私たちは県の部長たちと協議して、いくつかの約束を取りつけました。この後、それを文書化して、実際に約束をどのように履行するのかを確認しなければなりません。約束は、評価書を公開すること、審査会を公開すること、審査会での専門委員の意見も文書化して公開すること――などです。こうして透明化を確保します。それが、県民が県政を支援することにもつながります。
評価書の公開については、ホームページに掲載するのかどうかは検討させてくれと言っています。技術的な問題もあるのでしょう。おそらくコピーした文書を県庁において、閲覧するようになるのではないでしょうか。
また私たちの意見反映をどうするかということです。この問題は、これからです。県側は意見反映について、十分に検討しますと言っています。住民意見を反映させられるかどうかは、問題がどれだけクローズアップされるかによると思います。クローズアップされた問題は、県も意見書に記載しなければならないでしょう。しかし私たちの主張が全部入るということは、難しいと思います。私たちは運動体として運動を作って、世論として反映させなければならないと思います。
最大の問題はオスプレイの配備です。恐ろしい欠陥機のオスプレイが、宜野湾市民10万人の頭上を飛ぶ。あるいは沖縄本島の上を飛ぶ。墜落するかもしれない恐怖があります。本日の沖縄タイムスが特集を組んでいますが、オスプレイの飛行経路などについては、評価書には十分に記載されていません。新しい基地が建設される大浦湾の上空だけを飛ぶような航路図です。冗談ではありません。普天間基地のヘリコプターは、普天間基地の上空だけを飛んでいるでしょうか。自由自在に飛んで、自由自在に訓練をして帰って来るのです。ですから大浦湾の上空だけ飛ぶなどないのです。しかし評価書では、そう書いてあります。また、その周辺で多少騒音が大きくなるとしているだけです。普天間基地のヘリコプターの飛び方は、所構わずです。決められた周回航路など、守られていません。辺野古にオスプレイが配備されれば、辺野古から高江に行き、名護の市街地を飛んで伊江島に行き、宜野座の方向からキャンプ・ハンセンに行って訓練するのです。
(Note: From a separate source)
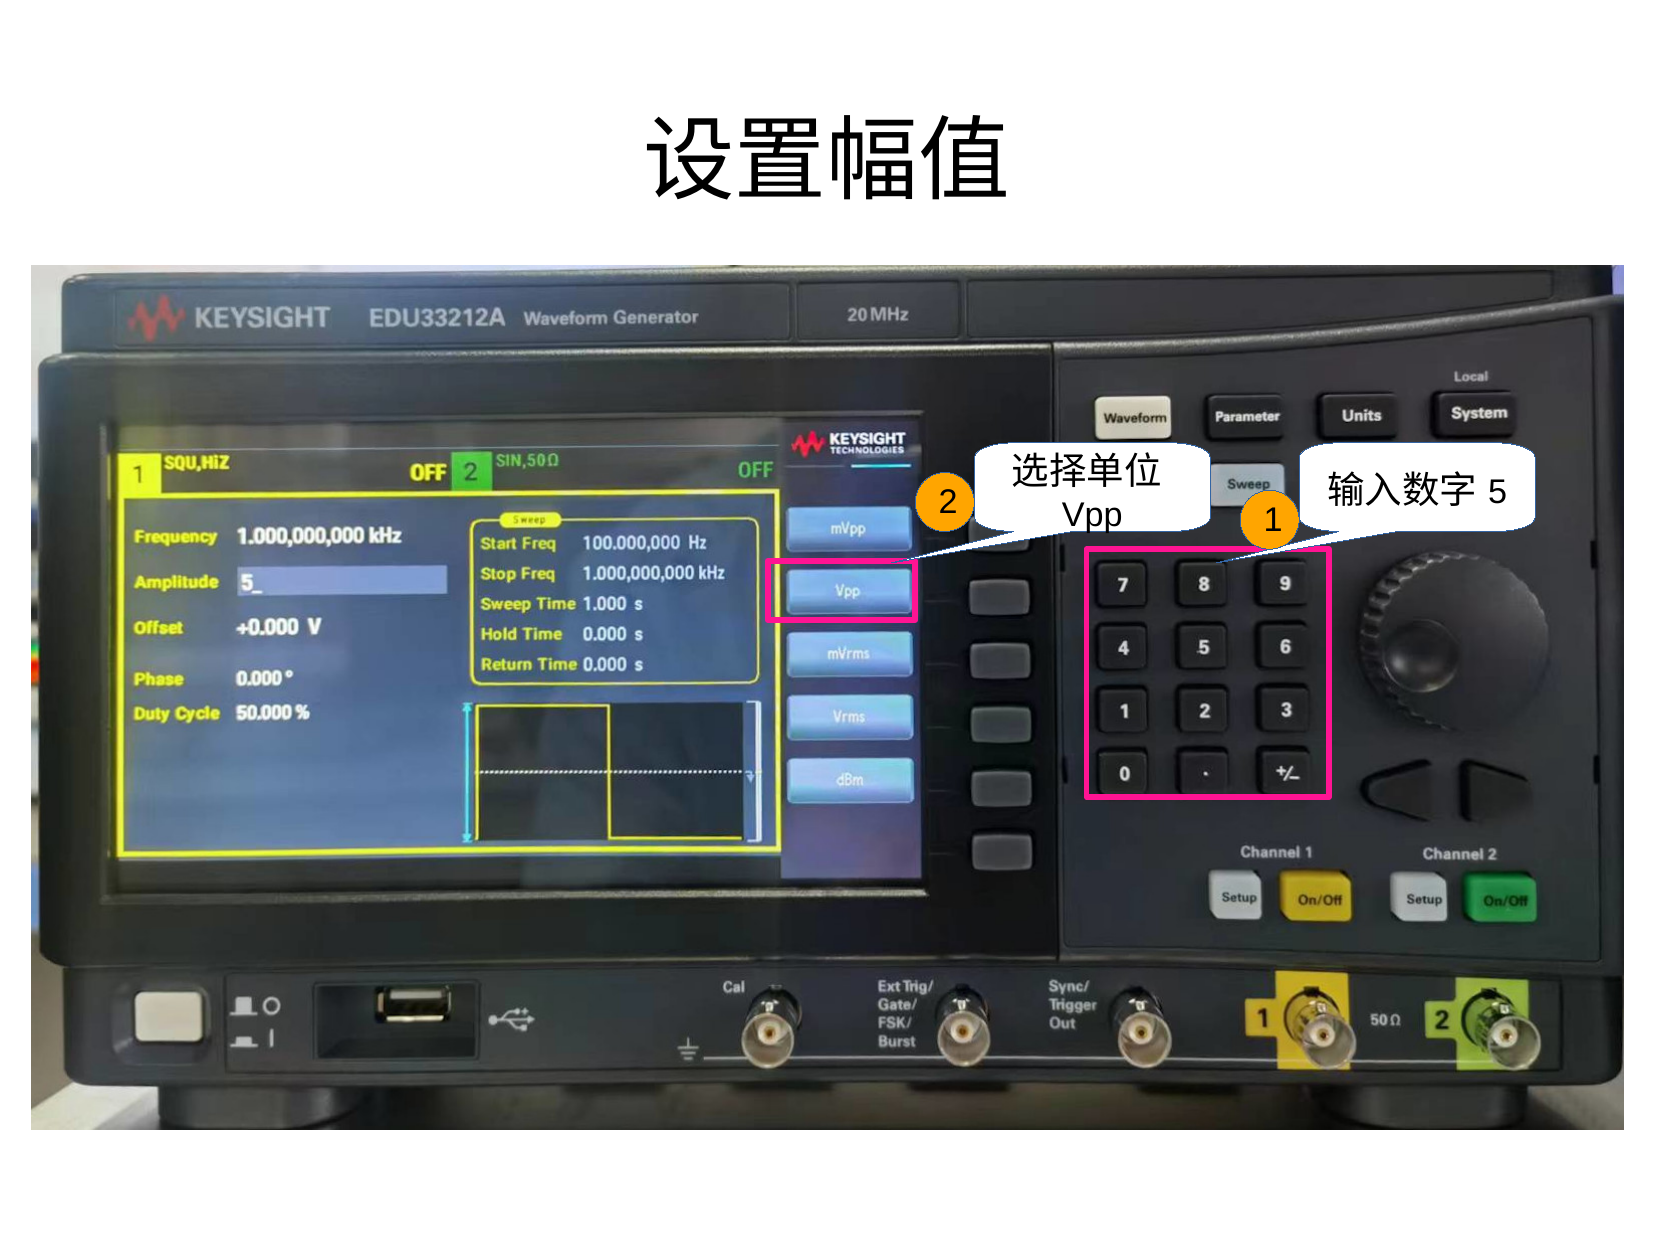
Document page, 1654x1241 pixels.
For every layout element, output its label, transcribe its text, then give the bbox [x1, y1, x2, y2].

またジュゴンはもういないとしています。
そういう内容を、これから皆で議論して、協議していきます。膨大な意見が出てくると思います。政府は、問題はないと押し切るのでしょう。知事意見に対しても適当に回答して、6月には埋立申請を行うのだと思います。その時には、間違いなく怒りが沸騰します。何万人もの集会を行うことになるでしょう。
しかし集会だけでは、埋め立てを止めることはできません。問題は、大衆運動を高揚させることで、知事が埋め立て認可を迫られる時に、「ダメですよ」、「あなたのクビはありませんよ」と認識させることにつなげていくことです。知事が許可しない運動を作る戦略を描いていきたいと思います。
高江のヘリパット建設
週が明けた1月10日には、高江に沖縄防衛局が入るかもしれません。ですから明日1月9日には、伊波洋一さんの宜野湾市長選挙の出馬表明がありますが、それが終わったら、私は高江に行こうと思っています。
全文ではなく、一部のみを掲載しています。